Requirement: In the records, swap "Размещение" for "Публикация" in the lines from the one with "Найти в Москве" through the one with "Бесплатно! стендап в Москве", and leave everything else unchanged. Give back only those lines.

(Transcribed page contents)
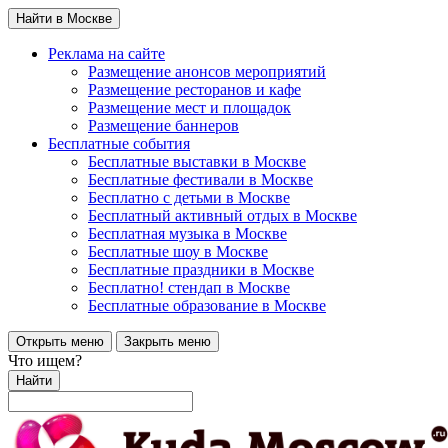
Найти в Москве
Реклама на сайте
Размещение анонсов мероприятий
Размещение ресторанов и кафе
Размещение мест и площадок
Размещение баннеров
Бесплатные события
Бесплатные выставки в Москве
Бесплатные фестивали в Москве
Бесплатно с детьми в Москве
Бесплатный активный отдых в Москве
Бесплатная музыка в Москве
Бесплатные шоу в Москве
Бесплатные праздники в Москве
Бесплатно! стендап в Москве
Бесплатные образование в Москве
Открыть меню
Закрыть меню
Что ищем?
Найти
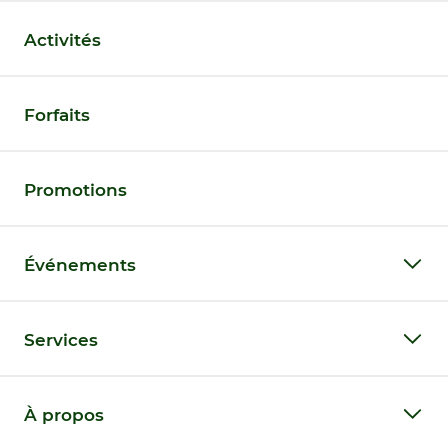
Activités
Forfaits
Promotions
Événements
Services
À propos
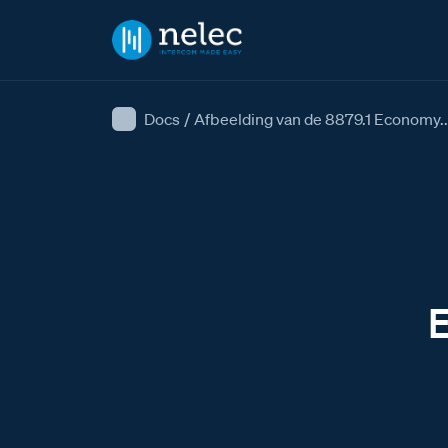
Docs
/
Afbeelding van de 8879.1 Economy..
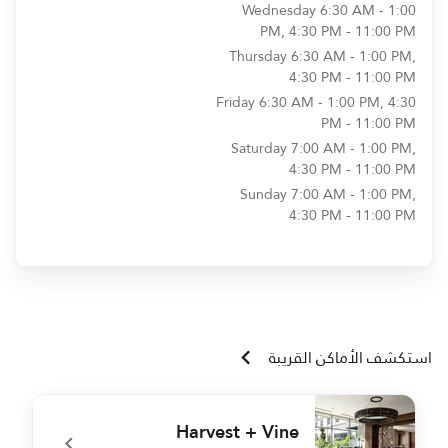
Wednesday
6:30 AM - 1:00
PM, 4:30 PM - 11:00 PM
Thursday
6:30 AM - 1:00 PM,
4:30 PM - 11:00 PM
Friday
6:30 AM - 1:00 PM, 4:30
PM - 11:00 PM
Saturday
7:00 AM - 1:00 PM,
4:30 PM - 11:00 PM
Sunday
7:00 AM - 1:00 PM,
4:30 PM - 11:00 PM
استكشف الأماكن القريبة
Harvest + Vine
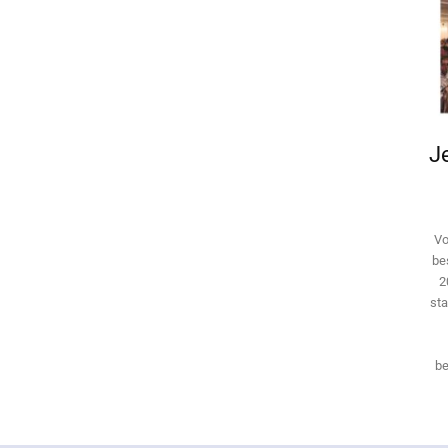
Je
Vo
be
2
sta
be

==

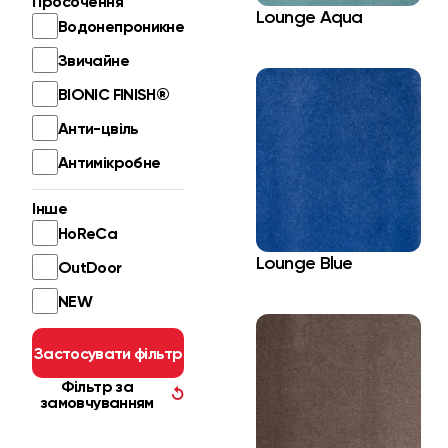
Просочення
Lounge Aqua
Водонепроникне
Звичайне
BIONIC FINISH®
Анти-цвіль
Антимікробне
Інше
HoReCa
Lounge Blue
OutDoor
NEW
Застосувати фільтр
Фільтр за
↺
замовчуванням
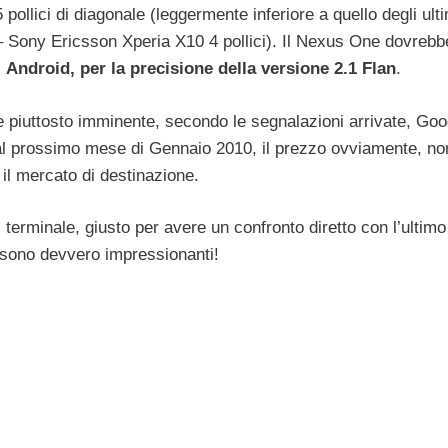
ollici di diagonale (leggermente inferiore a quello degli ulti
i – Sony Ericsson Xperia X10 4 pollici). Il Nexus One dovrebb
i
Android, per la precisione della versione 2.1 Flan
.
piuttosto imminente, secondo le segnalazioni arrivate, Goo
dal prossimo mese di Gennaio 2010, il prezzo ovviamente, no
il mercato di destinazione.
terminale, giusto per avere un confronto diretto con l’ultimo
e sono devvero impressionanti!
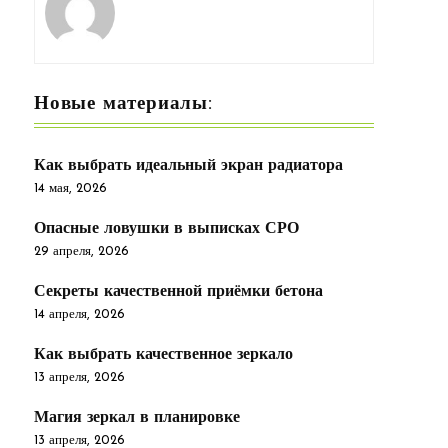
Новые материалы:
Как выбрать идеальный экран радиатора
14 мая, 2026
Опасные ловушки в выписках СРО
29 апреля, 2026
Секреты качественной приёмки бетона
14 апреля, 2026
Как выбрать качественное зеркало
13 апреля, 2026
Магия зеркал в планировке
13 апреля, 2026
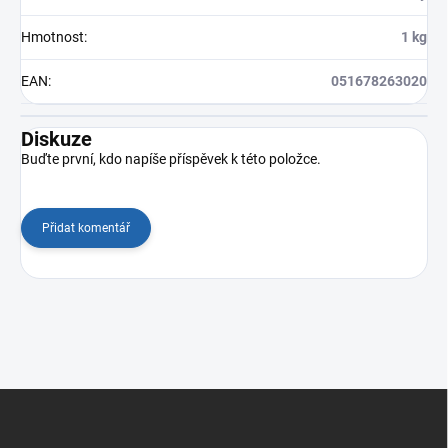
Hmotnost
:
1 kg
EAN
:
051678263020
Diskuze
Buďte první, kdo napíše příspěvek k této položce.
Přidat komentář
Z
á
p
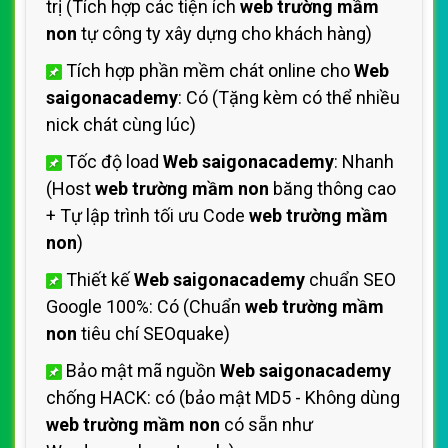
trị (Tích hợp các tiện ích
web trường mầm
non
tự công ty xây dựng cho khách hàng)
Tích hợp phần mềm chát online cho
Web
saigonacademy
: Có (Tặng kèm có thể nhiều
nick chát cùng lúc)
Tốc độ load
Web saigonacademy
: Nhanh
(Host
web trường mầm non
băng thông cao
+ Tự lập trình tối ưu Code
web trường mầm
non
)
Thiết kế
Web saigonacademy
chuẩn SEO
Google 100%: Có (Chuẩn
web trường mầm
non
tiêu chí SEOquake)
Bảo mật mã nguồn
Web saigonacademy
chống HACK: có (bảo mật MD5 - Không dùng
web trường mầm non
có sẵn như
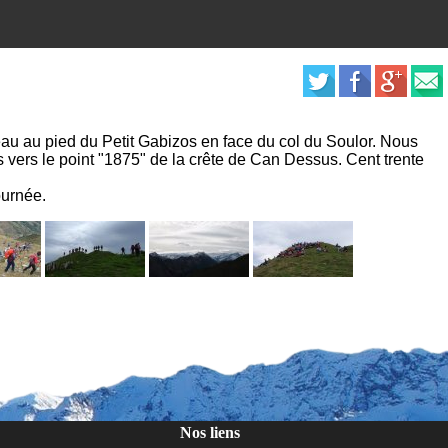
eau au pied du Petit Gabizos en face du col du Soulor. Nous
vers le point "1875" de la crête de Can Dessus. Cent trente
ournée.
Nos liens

...

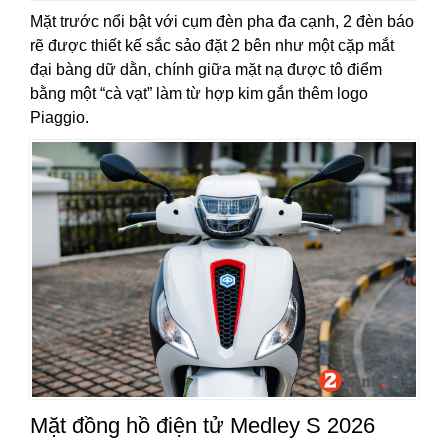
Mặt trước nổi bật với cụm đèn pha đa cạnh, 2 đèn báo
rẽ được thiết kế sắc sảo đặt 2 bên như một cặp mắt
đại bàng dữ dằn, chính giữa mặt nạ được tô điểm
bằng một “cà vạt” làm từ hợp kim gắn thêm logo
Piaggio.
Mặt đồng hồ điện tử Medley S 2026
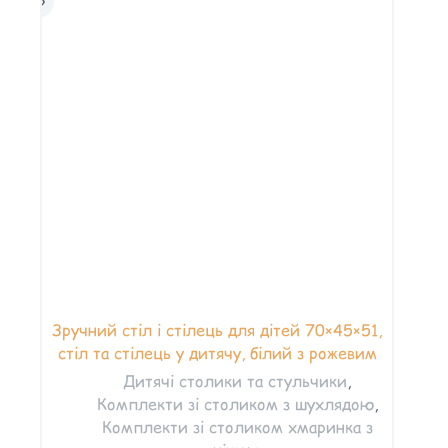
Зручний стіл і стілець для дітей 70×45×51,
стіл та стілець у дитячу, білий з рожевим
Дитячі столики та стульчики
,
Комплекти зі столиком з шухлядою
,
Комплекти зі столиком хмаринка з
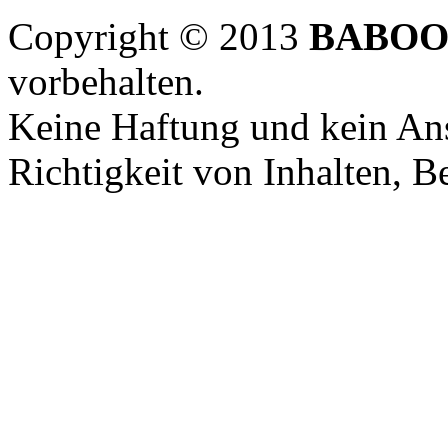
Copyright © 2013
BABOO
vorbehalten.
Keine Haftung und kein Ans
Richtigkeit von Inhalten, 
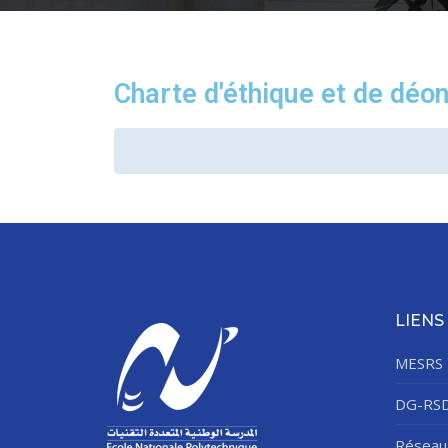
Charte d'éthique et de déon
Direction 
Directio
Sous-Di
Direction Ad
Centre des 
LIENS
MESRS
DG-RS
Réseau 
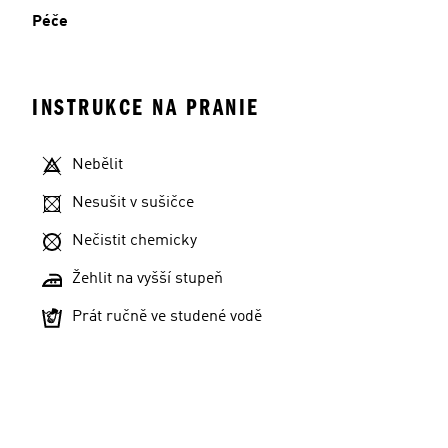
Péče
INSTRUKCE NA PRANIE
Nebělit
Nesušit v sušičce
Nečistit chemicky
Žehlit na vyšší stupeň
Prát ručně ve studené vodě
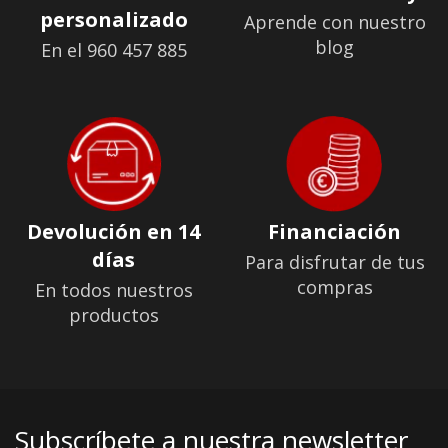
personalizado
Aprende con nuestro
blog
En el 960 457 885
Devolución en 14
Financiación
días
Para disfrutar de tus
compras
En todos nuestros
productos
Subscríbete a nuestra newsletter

Expected answer:
Найти в Москве
Реклама на сайте
Публикация анонсов мероприятий
Публикация ресторанов и кафе
Публикация мест и площадок
Публикация баннеров
Бесплатные события
Бесплатные выставки в Москве
Бесплатные фестивали в Москве
Бесплатно с детьми в Москве
Бесплатный активный отдых в Москве
Бесплатная музыка в Москве
Бесплатные шоу в Москве
Бесплатные праздники в Москве
Бесплатно! стендап в Москве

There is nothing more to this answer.